**TEXT BLOCK:**
Content starts

This wasn’t exactly the kind of storytelling my daughter was looking for, so it was lucky for me that the exhibition included the crack cocaine of toddlers everywhere: a craft table. That it was linked to a creepy computer generated video by Evan Tapper didn’t seem to bother my offspring, so, while she made macaroni landscapes, I perused the always pleasing Daniel Barrow’s video documents of his lo-fi animation performances, disappointed that I couldn’t see them live and still smarting from his loss of the Sobey Award to that nether-world conceptualist Tim Lee. Jo-Anne Balcaen’s videos detailing her (or someone like her?) obsession with a Canadian rock band (and the little wooden outhouse you sit in to watch one of them) don’t fit as cleanly into the art student theme, but bring the whole grunge facet to the fore, just as I managed to forget those years.
 
 
 
Jean-Paul Kelly, Cat (Mom), 2007, ink drawing
 
Across the street at Gallery TPW, there is a mysterious exhibition by Jean-Paul Kelly that loses its mystique if you read the accompanying essay so I would suggest you don’t do that. And Fastened to a Dying Animal is another suggestive title that alludes to some elusive narrative linking Kelly’s meticulous ink drawings of surreal pets and piled sandbags to a series of home movies and a collection of photographs. The disparate elements and absence of immediately evident coherence are entrancing in the way the edge of a cliff draws one forward. This fear factor played out in a video short called When All is Said and Done. Kiddo and I sat and watched this grim tale of a ghost that kills a cat and a dog, only to be haunted by their revivified remains. I wasn’t surprised to learn it was inspired by Casper the Friendly Ghost, the cartoon character who brings an end to every child’s innocence when they finally think to ask, “How did he die?”

Content ends

**DATA TO EXAMINE:**
Content starts

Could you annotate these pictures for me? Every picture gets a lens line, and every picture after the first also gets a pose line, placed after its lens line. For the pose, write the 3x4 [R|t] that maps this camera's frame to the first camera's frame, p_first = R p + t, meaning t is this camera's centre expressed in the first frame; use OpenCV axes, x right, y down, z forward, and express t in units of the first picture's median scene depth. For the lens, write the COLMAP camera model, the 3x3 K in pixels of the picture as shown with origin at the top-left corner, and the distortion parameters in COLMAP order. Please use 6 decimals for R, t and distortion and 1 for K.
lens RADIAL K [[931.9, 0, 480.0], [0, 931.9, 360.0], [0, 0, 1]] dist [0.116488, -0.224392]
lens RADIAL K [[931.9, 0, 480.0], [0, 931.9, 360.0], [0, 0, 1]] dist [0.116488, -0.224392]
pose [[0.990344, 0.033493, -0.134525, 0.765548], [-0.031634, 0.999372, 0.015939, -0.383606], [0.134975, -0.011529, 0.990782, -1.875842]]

Content ends
Content starts

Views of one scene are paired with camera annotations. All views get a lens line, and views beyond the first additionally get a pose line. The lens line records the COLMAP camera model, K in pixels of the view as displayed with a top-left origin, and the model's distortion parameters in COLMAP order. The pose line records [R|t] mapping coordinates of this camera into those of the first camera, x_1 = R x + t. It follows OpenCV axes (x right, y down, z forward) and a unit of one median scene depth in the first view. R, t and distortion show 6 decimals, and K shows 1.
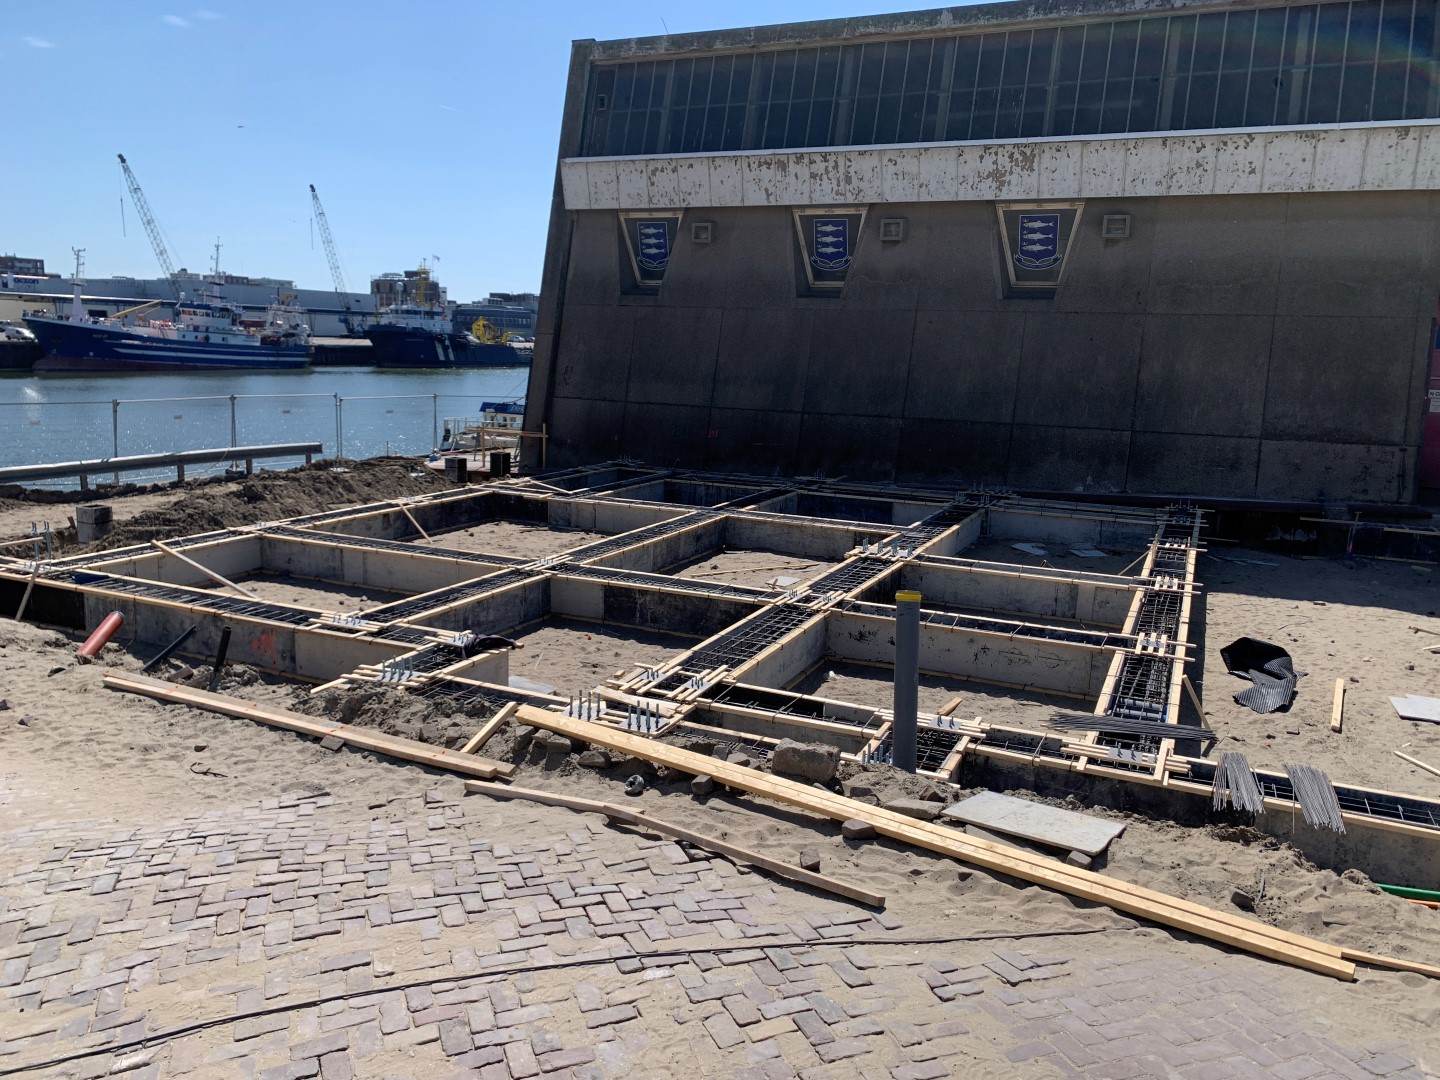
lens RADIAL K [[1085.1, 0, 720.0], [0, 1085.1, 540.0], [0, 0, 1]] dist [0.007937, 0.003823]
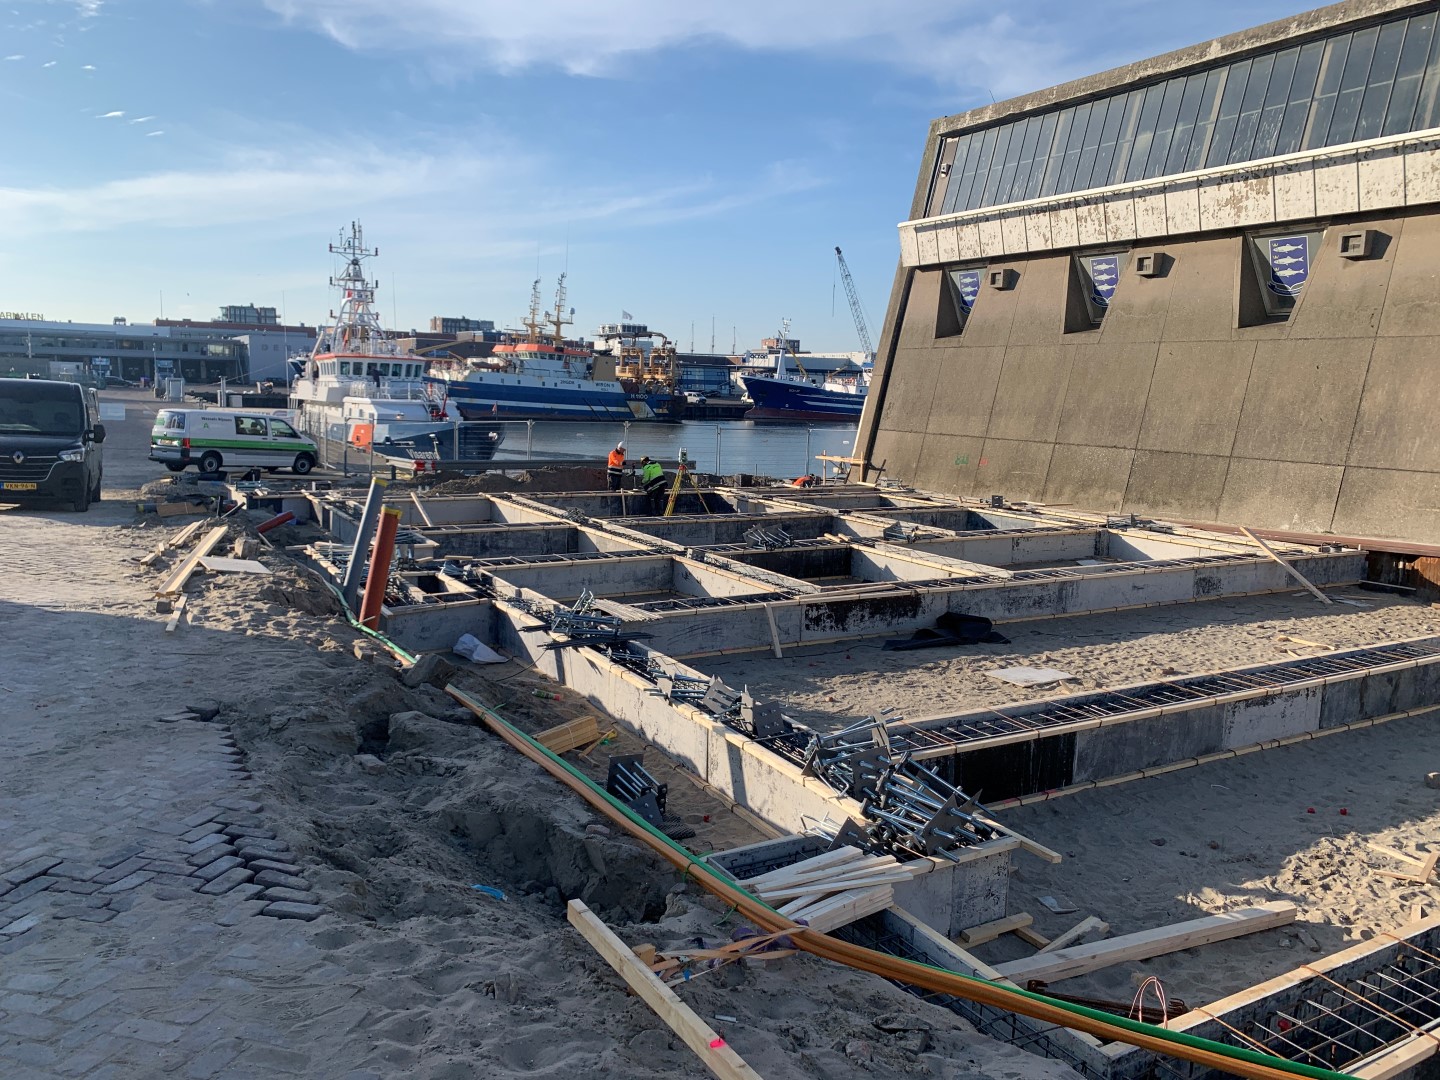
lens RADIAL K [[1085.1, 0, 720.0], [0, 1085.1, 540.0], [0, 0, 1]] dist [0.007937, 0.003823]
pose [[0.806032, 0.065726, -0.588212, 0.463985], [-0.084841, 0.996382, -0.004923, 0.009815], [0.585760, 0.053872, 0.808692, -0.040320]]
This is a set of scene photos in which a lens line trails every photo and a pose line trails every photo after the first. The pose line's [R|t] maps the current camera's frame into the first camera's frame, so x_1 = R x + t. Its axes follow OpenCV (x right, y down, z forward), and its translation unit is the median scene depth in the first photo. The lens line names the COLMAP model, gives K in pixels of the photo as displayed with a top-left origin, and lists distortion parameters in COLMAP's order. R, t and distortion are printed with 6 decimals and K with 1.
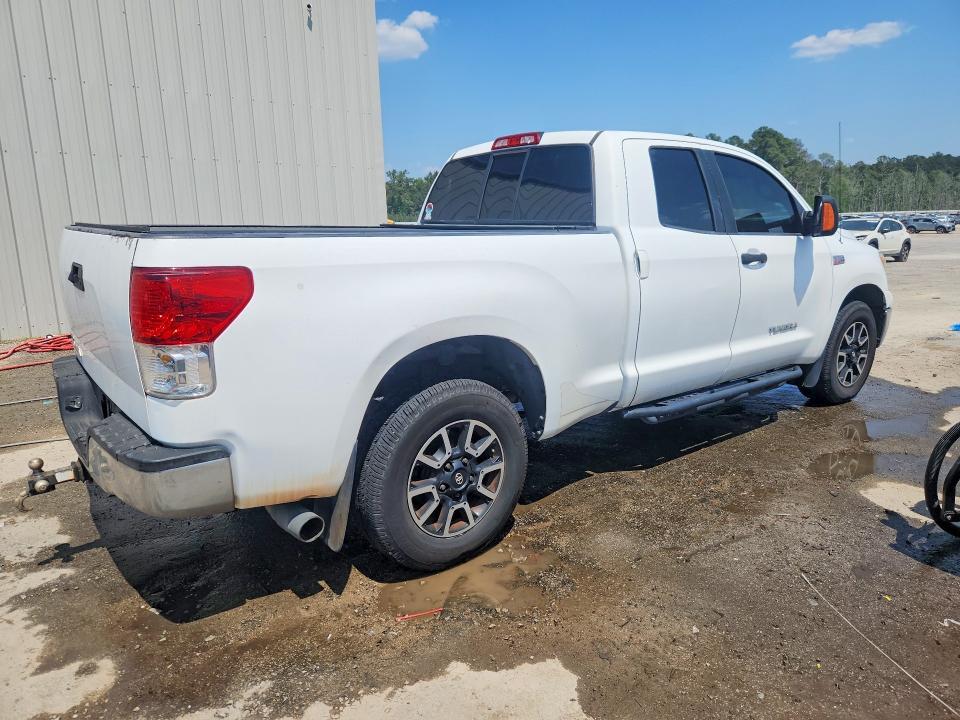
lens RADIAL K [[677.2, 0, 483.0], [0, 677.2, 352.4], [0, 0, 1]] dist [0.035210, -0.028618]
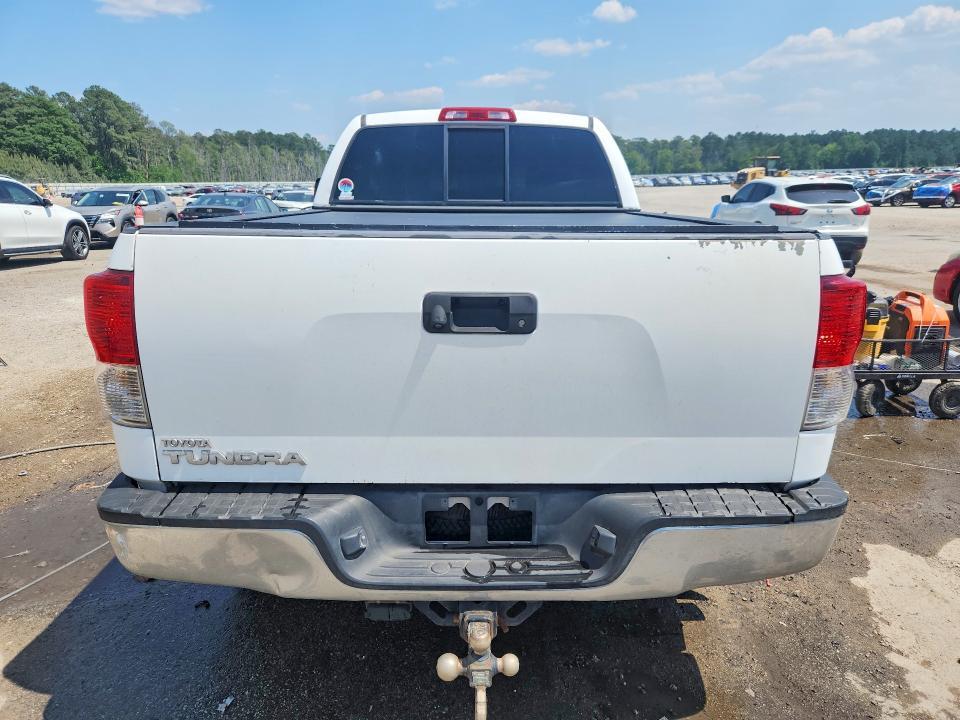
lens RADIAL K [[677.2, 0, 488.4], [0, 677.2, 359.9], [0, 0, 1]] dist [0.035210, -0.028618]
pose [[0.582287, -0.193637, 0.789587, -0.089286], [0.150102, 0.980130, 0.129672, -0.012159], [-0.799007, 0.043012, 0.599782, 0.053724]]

Content ends

**COMPLETE THE FOLLOWING:**
(a) Rewrite the stretch of the gallery review from "This wasn’t exactly" through "forget those years.", swapping "craft table" for "drawing table".
(b) Continue the gallery review, picking up after its final sentence.

**TASK RESULTS:**
(a)
This wasn’t exactly the kind of storytelling my daughter was looking for, so it was lucky for me that the exhibition included the crack cocaine of toddlers everywhere: a drawing table. That it was linked to a creepy computer generated video by Evan Tapper didn’t seem to bother my offspring, so, while she made macaroni landscapes, I perused the always pleasing Daniel Barrow’s video documents of his lo-fi animation performances, disappointed that I couldn’t see them live and still smarting from his loss of the Sobey Award to that nether-world conceptualist Tim Lee. Jo-Anne Balcaen’s videos detailing her (or someone like her?) obsession with a Canadian rock band (and the little wooden outhouse you sit in to watch one of them) don’t fit as cleanly into the art student theme, but bring the whole grunge facet to the fore, just as I managed to forget those years.

(b)
Christof Migone, Disco Fall
 
And then we headed over to Mercer Union’s new digs on Bloor near Lansdowne. Six months ago this move seemed to forewarn of an impending wave of gentrification in this neglected corner of Toronto, but, what with the financial collapse of the last couple months, I don’t see this neighbourhood changing anytime soon, so Mercer should settle in and make itself at home. The inaugural exhibition is, in part, about cities and the way we use them. Gwen MacGregor and Sandra Rechico’s Maps in Doubt continues their ongoing translation of urban transit into a variety of visual forms. Sure, it can be read as a revelation of the schism between depiction(s) and reality, but I prefer to look at each image as a travel diary, mapping out how one personalizes the city, making sense of it in a creative way that is generally overlooked. Only by disassociating individual paths from the official maps do you get a sense of the person.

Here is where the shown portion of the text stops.